Thanks for the tip. But the one that's much worse this way is the desktop. It can be fine for weeks at a time but then suddenly it'll act up for weeks at a time for no reason I can figure out. When it does the behavior can sometimes be stopped for a while by moving the keyboard/mouse usb dongle to a different port.
I've had Lenovos and Dells that have never done anything remotely like this so I blame HP's implementation of Windows-- most of their development time (such as it is) seems to go toward adding bloatware and HP extended-warranty reminders. Net result, I've already bought my last HP computer as well as my last HP printer.
What is this “printer” you speak of? I’m not familiar with the technology.

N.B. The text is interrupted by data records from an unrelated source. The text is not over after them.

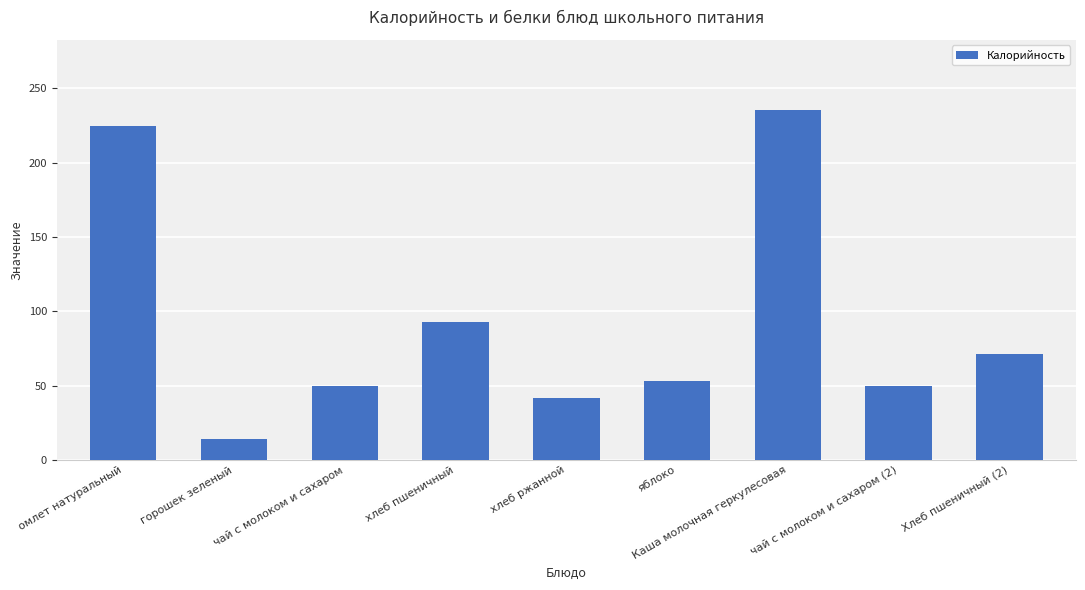

What is the greatest value displayed?

235.5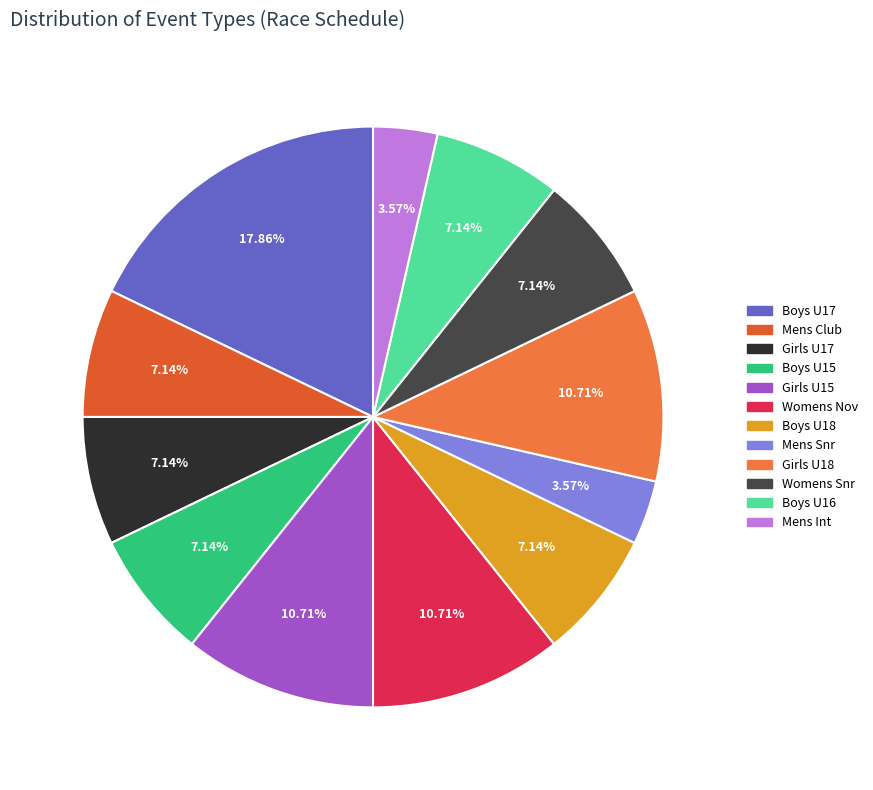

Which category has the biggest portion of the pie?

Boys U17 single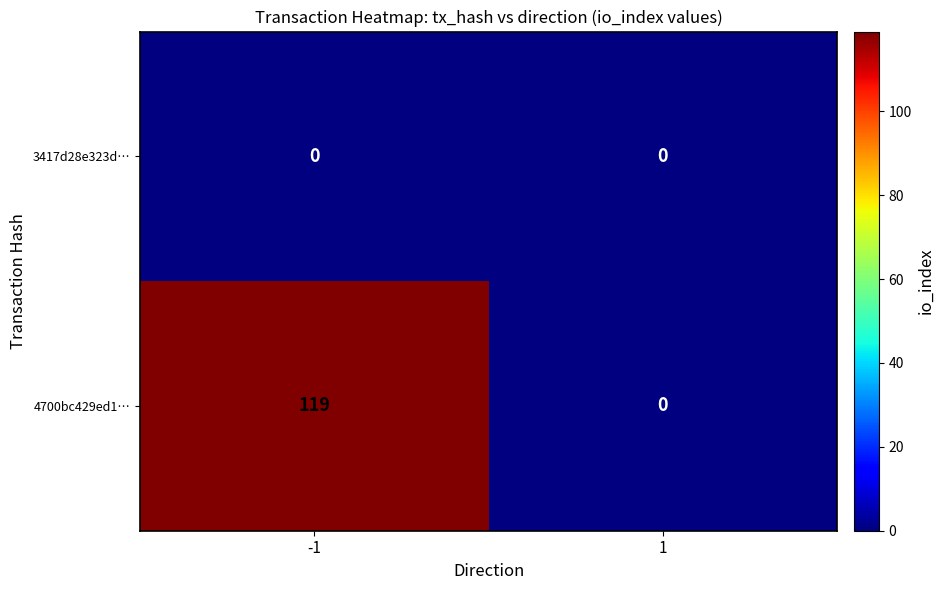

Reading left to right, list all the values displayed in this chart.

3417d28e323d…: -1=0	1=0
4700bc429ed1…: -1=119	1=0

I haven’t had a home printer in 15 years. I’ve printed about 50 pages from work in that time. And maybe 100 more total for work. Most of that front loaded, with very little in the last few years.
I’m nearly at the paperless office grail.
Re: paperless office grail.
I was about to snark "try that in the bathroom", but your place probably has bidets...
I've had a couple of Brother machines over the years and they were both garbage. I've got a couple of Canon all-in-one laser printer/copiers which do the job. Every couple of thousand pages I get a generic toner cartridge.
We had an HP all-in-one that lasted for 15 years. We only got rid of it because the ink cartridges were getting hard to find and going up in price rapidly. I had bought a Brother black and white laser jet for our small business about 8 years ago. It was nearly perfect and I loved it. We replaced our old HP with a Brother all-in-one with color ink jet tech. It runs out of black too fast, but the cartridges are cheap and easily found.
Brother FTW.
Fuck Dell too, while you're at it.
I'm a forgetful guy. Once I left the charger at home for my XPS 13. Well, it's USB-C. I can plug pretty much anything in it that supplies power. It might charge slowly or go down slowly but maybe I'll make it through the day.
Nope. Plug any power source that does not have the secret Dell chip in it and the laptop will scold you for daring to use a non-Dell product, throttle screen brightness and cpu speed to their absolute lowest levels and not let you change them, and sit there like a goddamn toad, daring you to take umbrage.
I quit with the HP when they first chipped their ink cartridges, well before that bullshit subscription service started. And I quit Dell too. If I can't buy an Anker battery off Amazon, plug it in and have it work, Dell can kiss my taint.